Hacker News new | ask | show | jobs
by adjkant 2934 days ago
I've actually run a trading algorithm off a very similar approach for the past 8-10 months, which yielded about 87% return in that time. Using regression I can still to this day hit about 55-60% accuracy. What's not mentioned in the paper is that accuracy is only a small part of the story. If you're accurate 60% of the time but in the 40% accuracy range you're very wrong, acting on the information is useless.

As a result, it's important to develop a trading approach that can actually capitalize on the information. For that, I have found three things to work best:

1. Only trading on the highest signals of increase within a model that is a spectrum rather than binary classification. This usually doesn't increase accuracy much ironically but does increase the "average value" of buying on the increase signals. I usually set this through historical testing for prediction values and taking a top percentage of the prediction values to set the "threshold".

2. More features and feature selection tuning. Right now I'm using genetic algorithms to constantly try and test new sets of features, thresholds, "hold times" after buying, etc.

3. Work on minutes, not hours. The volatility is so high that you can actually capitalize well on the micro level in my experience.

While accuracy is important, the average trade value and trades per day are far more important to returns.

Interestingly enough, the algorithm was steadily making money until April or so, when it stagnated. Mind you, it was making money from January-March due to sheer volatility even while the price was dropping most days. I've actually shut mine down for two reasons - the plateau plus the fact that the market was too thin on GDAX to quickly trade on buy signals for the amount I was running with (ending at about $3.5K). If the market thickens, I'll likely start running it again.

Takeaway: this paper's approach may seem simple but honestly the reality is that with something so volatile it's surprisingly easy to capitalize on with algorithmic trading that learns even a few small features and trades frequently.

2 comments

"More features and feature selection tuning."

This sounds an awful lot like curve fitting.

Very interesting.

Are you buying and selling, or are you shorting too?

Does this 60% accuracy remain if you change the training/prediction period? I'd guess that it would be more accurate if you train based on days versus seconds.

Just buying and selling, all GDAX maker to avoid any fees which would more or less cancel out even the best model I have. Lack of fees is another unique feature of the space.

The training period I keep to 3 months and haven't really moved much since initially trying things. A month or less and the model is overfit and useless, too long and it's not working with current data.

The prediction/"hold time" changes absolutely make a difference. I was running on litecoin and found about an hour to be the sweet spot.

> days versus seconds

Seconds would be useless because you can't trade that fast - minutes is what I use.

Even if accuracy increases with a hold time over days, the average trade value doesn't go up nearly enough to make up for the trade frequency of the minutes/hours level.

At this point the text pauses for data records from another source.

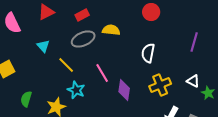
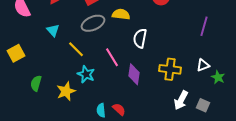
white semicircle: (148, 53) -> (140, 38), moved
white triangle: (193, 81) -> (203, 65), turned -48
yellow cross: (160, 85) -> (170, 69), turned 30

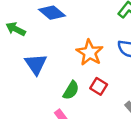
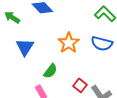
red square: (99, 86) -> (80, 85), moved

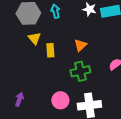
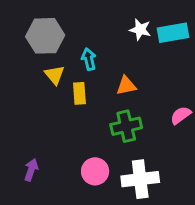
cyan arrow: (55, 11) -> (89, 59), moved
orange triangle: (80, 45) -> (126, 86), turned 32

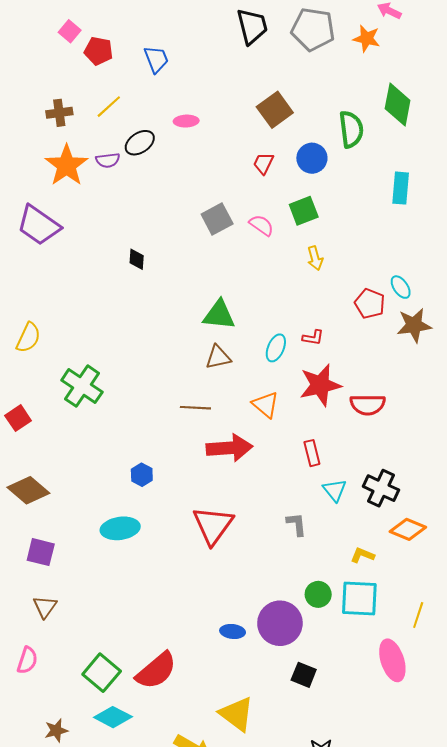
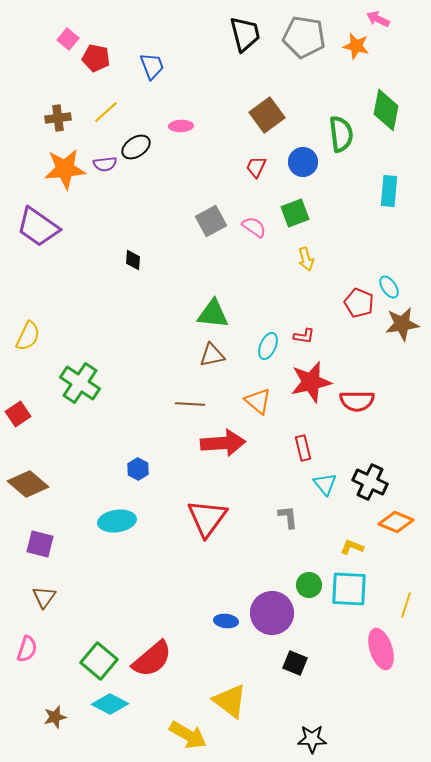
orange star: (67, 165) -> (65, 169), turned 30

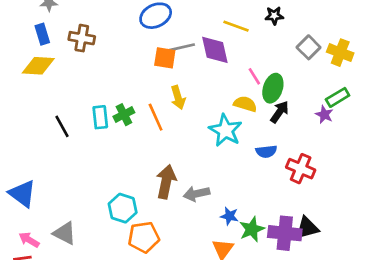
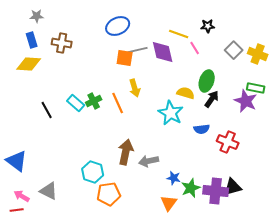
pink line: (254, 76) -> (195, 48), moved
green rectangle: (338, 97) -> (256, 88), turned 42
purple star: (324, 115) -> (246, 101), size x1.6
cyan rectangle: (100, 117) -> (76, 103), turned -42

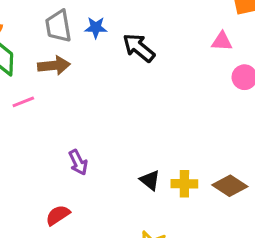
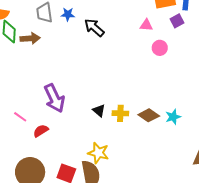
brown arrow: (54, 65) -> (30, 38), moved
pink line: (23, 102) -> (20, 117), moved, turned 56
purple arrow: (78, 162) -> (54, 98), size x1.8

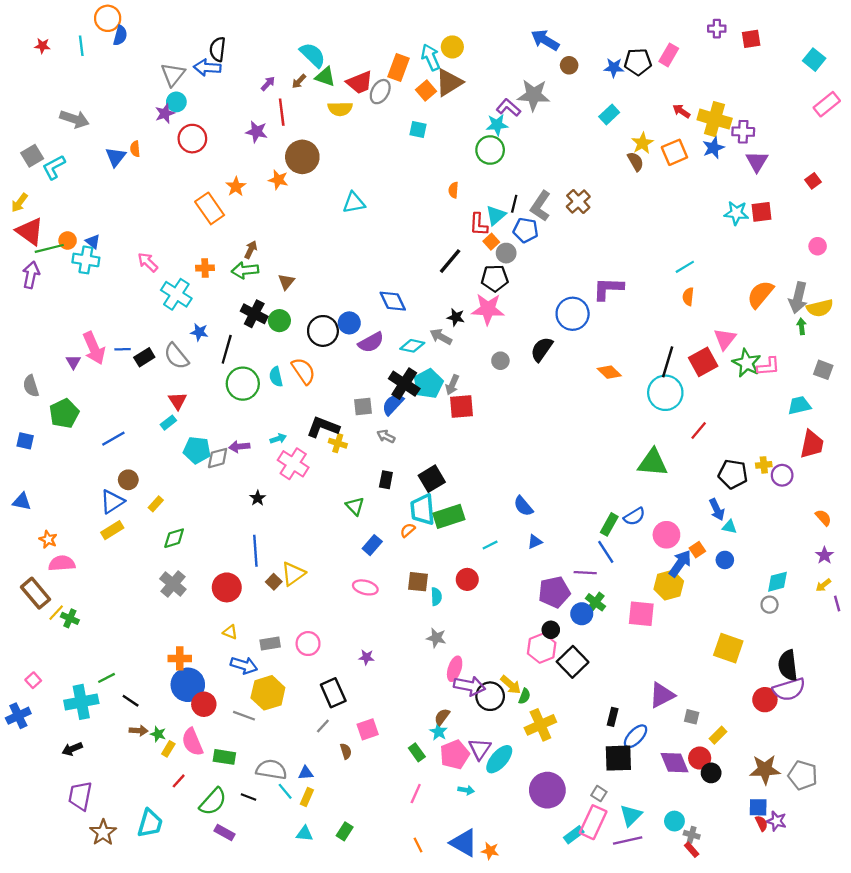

Why make 3 trades per week with an average value of .5% when you can make 4 trades a day for an average value of .15%? The compounding of that frequency works wonders, and that 4 trades a day for .15% is what I was actually hitting for a few months.

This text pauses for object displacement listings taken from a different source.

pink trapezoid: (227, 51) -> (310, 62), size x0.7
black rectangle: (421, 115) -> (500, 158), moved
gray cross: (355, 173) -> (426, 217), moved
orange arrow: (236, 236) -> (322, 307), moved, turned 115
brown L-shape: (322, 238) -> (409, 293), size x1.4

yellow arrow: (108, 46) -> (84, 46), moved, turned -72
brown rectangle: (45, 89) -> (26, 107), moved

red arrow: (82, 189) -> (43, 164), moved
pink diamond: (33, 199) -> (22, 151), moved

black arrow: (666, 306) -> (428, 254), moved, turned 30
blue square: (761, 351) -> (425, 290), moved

For the record, I do also compare to both naive buy/hold over the training period and the average trade value for the period for all times (different than the buy/hold time because I have a profit lock-in threshold for individual trades, also tuned with genetic algorithms), and the model outperforms both still.

The model is still predicting positively but the average trade value is shrinking + market thinning hence why it was breaking even recently until shut down.

That's great. Do you use any other baselines, e.g. random daily positions? I'm guessing that your method soundly beat the 'buy and hold' baseline over the last 5 months.

Have you done any work on trying to predict breakouts or crashes? I often think how uncanny it is to compare market movements to simply the number of comments on Reddit threads, or numbers of tweets. I don't know if these are leading or lagging indicators though.

No other baselines (I'm only going for practical not theoretical or publishing so no need really).

Just market features but I'm sure other features are out there. At the minutes level, predicting crashes doesn't do much good as often crashes have ideal 1 hour buying windows so the macro crash/spikes don't really matter, and if they did, would be caputed by the model still.